Von 14. bis 19. Oktober war die in Wien lebende slowenische Schriftstellerin und Bachmann-Preisträgerin Ana Marwan für drei Lesungen und einen Workshop zu Gast am Kulturforum in Kairo. Anlass dieser Lesereise war der 100. Todestag von Franz Kafka, einem der bedeutendsten Literaten des 20. Jahrhunderts, dem auch im Rahmen der österreichischen Auslandskulturarbeit gedacht wurde. Ana Marwan hat sich nicht nur während ihrer Studienzeit intensiv mit Kafkas Werken auseinandergesetzt, sondern veröffentlichte 2023 ihren neuesten, mit dem slowenischen Literaturpreis ausgezeichneten Roman »Verpuppt«, der kafkaeske Züge aufweist und stark von Themen wie der Verwandlung sowie der komplexen Beziehung zwischen Individuum und staatlichen Institutionen inspiriert ist.
Zum Auftakt der gut besuchten Eventreihe las Marwan Passagen aus »Verpuppt« und ihrem Text »Wechselkröte« (Bachmannpreis 2022) an der Deutsch-Fakultät der BADR-Universität, gefolgt von Lesungen an der MUST-Universität und der Deutschen Evangelischen Oberschule (DEO). In »Verpuppt«, auch als Coming-of-Age-Roman klassifiziert, erzählt Marwan die Geschichte der Protagonistin Rita, die durch das Schreiben versucht, sich aus einer Welt der Bürokratie und Kontrolle zu befreien. In mehreren Erzählsträngen eröffnet sich Ritas Welt, wobei es nicht immer klar ist, was Realität und was Fiktion ist und ob sich Rita in einem Ministerium oder einer psychiatrischen Anstalt befindet.

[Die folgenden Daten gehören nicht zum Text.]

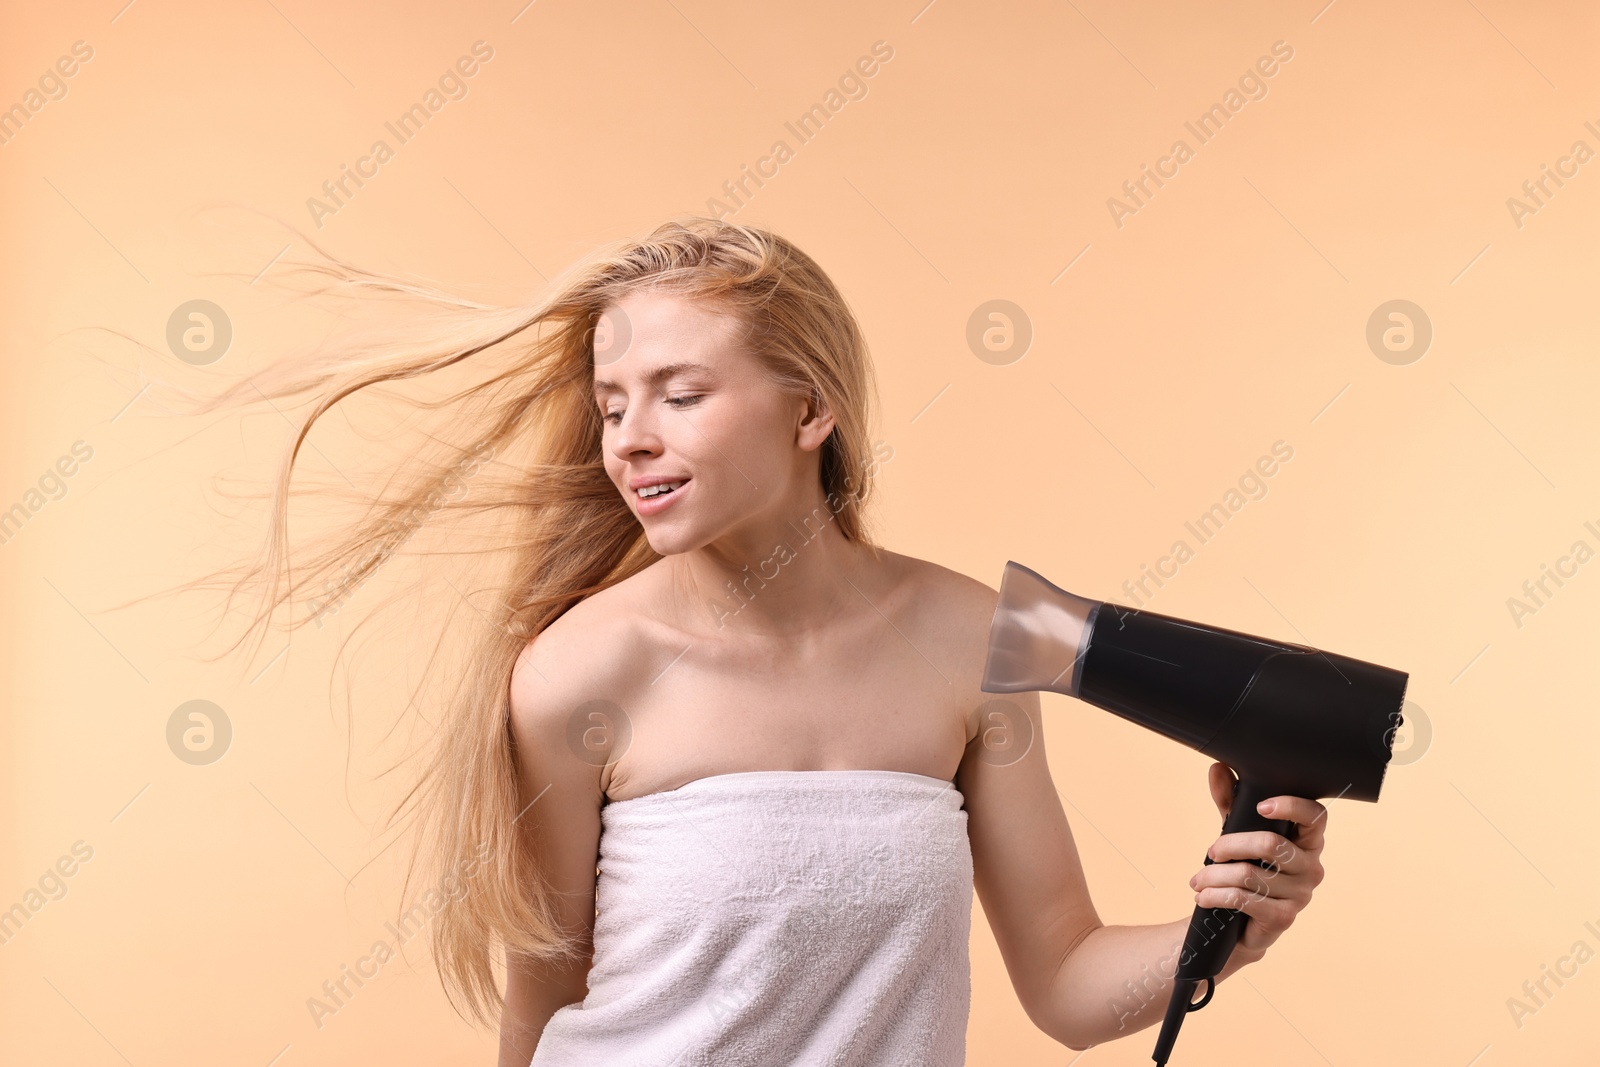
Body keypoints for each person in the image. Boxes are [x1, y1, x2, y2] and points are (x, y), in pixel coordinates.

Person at [174, 215, 1329, 1065]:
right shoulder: (581, 675)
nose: (628, 437)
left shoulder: (968, 635)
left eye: (678, 391)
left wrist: (1225, 930)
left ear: (808, 408)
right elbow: (542, 998)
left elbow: (1068, 984)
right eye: (613, 400)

Marwans Buch fand bei den jungen Erwachsenen, überwiegend weiblichen Zuhörer:innen, großen Anklang. In den lebhaften und offenen Diskussionen im Anschluss an die Lesungen berichteten viele, dass sie sich mit den Themen des Erwachsenwerdens im Buch identifizieren konnten. Auch das zentrale Thema der Einsamkeit, das im Roman subtil behandelt wird, regte zum Austausch über unterschiedliche persönliche Erfahrungen an. Zudem wurde Marwan nach ihrer Schreibinspiration, ihren Gefühlen während des Schreibens und dem autobiografischen Anteil ihres Buches befragt. Sie antwortete nicht nur äußerst sympathisch, sondern zeigte sich sichtlich erfreut über die zahlreichen klugen Fragen. Hin und wieder gab sie auch Fragen zurück – etwa, ob die jungen Zuhörer:innen ihr eigenes Erwachsenwerden ähnlich erlebt hätten.

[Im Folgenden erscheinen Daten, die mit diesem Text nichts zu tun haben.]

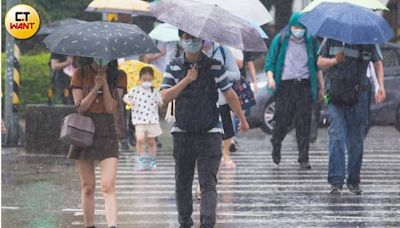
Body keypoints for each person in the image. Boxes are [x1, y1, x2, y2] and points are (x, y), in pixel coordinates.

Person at [161, 30, 249, 228]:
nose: (191, 42)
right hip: (182, 133)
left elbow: (230, 94)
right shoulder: (173, 66)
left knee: (208, 183)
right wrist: (186, 80)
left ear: (203, 41)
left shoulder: (215, 66)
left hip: (210, 132)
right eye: (186, 38)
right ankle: (185, 222)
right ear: (181, 40)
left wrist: (242, 120)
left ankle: (207, 224)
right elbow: (164, 97)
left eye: (195, 38)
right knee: (183, 182)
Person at [318, 38, 386, 195]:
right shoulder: (330, 39)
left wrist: (380, 86)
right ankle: (336, 181)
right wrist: (335, 60)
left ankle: (353, 180)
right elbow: (319, 62)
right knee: (336, 136)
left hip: (359, 95)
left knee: (356, 140)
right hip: (335, 95)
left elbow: (378, 63)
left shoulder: (367, 39)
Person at [69, 57, 127, 228]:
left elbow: (111, 108)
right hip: (84, 129)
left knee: (108, 185)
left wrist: (105, 85)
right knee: (88, 186)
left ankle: (112, 225)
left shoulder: (119, 75)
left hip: (108, 130)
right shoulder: (80, 73)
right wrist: (95, 88)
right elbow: (79, 107)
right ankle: (90, 225)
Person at [264, 12, 324, 169]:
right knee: (283, 120)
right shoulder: (281, 39)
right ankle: (276, 142)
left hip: (304, 85)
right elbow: (270, 61)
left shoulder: (310, 41)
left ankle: (303, 158)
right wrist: (271, 78)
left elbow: (317, 66)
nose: (299, 30)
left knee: (304, 123)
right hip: (285, 85)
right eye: (296, 27)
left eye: (302, 27)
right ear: (290, 26)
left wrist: (321, 87)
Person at [203, 41, 241, 169]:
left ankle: (225, 155)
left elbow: (236, 74)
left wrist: (218, 73)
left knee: (225, 129)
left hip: (221, 98)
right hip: (200, 100)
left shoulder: (224, 51)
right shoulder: (191, 53)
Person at [123, 66, 163, 170]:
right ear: (140, 78)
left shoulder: (155, 91)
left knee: (151, 141)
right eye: (144, 79)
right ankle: (140, 161)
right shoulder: (135, 90)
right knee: (140, 139)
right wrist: (129, 102)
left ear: (152, 79)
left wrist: (160, 103)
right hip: (139, 119)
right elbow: (126, 97)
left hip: (152, 120)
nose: (146, 81)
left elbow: (161, 102)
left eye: (149, 79)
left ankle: (152, 161)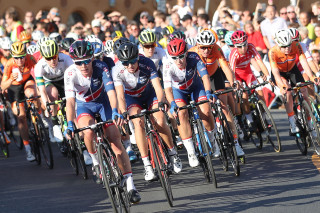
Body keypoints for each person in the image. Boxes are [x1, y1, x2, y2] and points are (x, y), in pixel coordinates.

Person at [64, 40, 141, 203]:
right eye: (79, 63)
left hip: (103, 102)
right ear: (73, 62)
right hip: (84, 105)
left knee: (115, 140)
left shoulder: (102, 67)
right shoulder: (70, 74)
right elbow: (70, 102)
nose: (84, 66)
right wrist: (69, 123)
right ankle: (96, 162)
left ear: (92, 58)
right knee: (88, 130)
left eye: (86, 61)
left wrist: (114, 111)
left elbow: (112, 93)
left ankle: (131, 186)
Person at [112, 42, 182, 181]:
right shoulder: (117, 70)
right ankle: (147, 165)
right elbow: (120, 95)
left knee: (160, 120)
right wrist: (124, 111)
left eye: (133, 61)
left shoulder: (147, 63)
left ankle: (172, 152)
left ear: (138, 57)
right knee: (138, 123)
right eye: (126, 63)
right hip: (132, 99)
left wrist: (162, 101)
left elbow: (157, 86)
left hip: (150, 94)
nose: (130, 66)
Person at [163, 38, 221, 166]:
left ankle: (213, 140)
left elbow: (205, 76)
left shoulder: (194, 57)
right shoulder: (167, 65)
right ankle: (191, 152)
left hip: (196, 87)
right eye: (174, 58)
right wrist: (172, 103)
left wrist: (207, 92)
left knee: (206, 110)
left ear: (186, 53)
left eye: (181, 56)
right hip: (179, 92)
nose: (178, 61)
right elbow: (167, 89)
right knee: (181, 114)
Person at [189, 29, 244, 155]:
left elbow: (224, 66)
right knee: (205, 109)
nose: (206, 50)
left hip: (214, 77)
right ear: (198, 45)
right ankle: (211, 134)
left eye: (209, 47)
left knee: (224, 107)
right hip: (200, 81)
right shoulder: (192, 53)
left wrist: (233, 81)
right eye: (203, 47)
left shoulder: (217, 49)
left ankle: (236, 143)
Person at [269, 29, 318, 135]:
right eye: (284, 46)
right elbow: (275, 71)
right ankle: (292, 122)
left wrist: (311, 76)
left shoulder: (296, 45)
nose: (287, 48)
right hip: (280, 73)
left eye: (289, 45)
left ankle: (310, 122)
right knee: (288, 92)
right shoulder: (273, 52)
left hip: (292, 70)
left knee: (304, 93)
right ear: (278, 45)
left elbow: (304, 61)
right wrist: (281, 85)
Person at [1, 41, 39, 161]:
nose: (20, 60)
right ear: (13, 56)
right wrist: (10, 79)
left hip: (27, 81)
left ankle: (38, 117)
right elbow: (3, 86)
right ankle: (28, 148)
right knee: (21, 116)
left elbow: (39, 72)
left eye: (22, 57)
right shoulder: (9, 64)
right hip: (14, 87)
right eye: (16, 58)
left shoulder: (30, 58)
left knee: (32, 93)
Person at [229, 30, 271, 134]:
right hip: (237, 76)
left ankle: (264, 118)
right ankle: (250, 121)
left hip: (248, 74)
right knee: (244, 97)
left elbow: (259, 62)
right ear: (235, 46)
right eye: (239, 46)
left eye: (244, 45)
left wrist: (266, 75)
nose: (243, 48)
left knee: (261, 94)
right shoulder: (234, 54)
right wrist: (235, 84)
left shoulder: (251, 47)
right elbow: (232, 72)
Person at [34, 39, 74, 146]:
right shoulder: (39, 66)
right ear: (43, 57)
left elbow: (74, 78)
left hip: (65, 80)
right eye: (48, 58)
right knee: (52, 93)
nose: (52, 61)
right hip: (50, 83)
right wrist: (47, 104)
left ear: (58, 54)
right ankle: (55, 123)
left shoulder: (66, 58)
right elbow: (41, 89)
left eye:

Ihren Abschluss fand Marwans Kairo-Aufenthalt mit einem Schreibworkshop zu Kafka im Rahmen des D-CAF, dem Downtown Contemporary Arts Festival, das heuer zum 12. Mal von 17. Oktober bis 10. November stattfand. Im ausgebuchten Workshop, an dem überwiegend junge Literatur-Interessierte und Schriftsteller:innen teilnahmen, setzte sich Marwan spielerisch mit charakteristischen Merkmalen von Kafkas Werken auseinander. Im Mittelpunkt standen »Die Verwandlung« und die Erzählung »Vor dem Gesetz« (1915), deren Interpretationsmöglichkeiten – von akademischen bis hin zu persönlichen Perspektiven – diskutiert wurden. Mit praktischen und interaktiven Schreibübungen, etwa durch das Erkennen frei imaginierter Passagen aus unterschiedlichen Texten oder das Kreieren von Titeln für potenzielle Kafka-Bücher, gelang es Marwan, die Teilnehmer:innen nicht nur für Kafka zu begeistern, sondern auch mit Spaß und Kreativität bei der Sache zu halten. Der Workshop bildete einen gelungenen Abschluss von Marwans einwöchigem Aufenthalt in Kairo.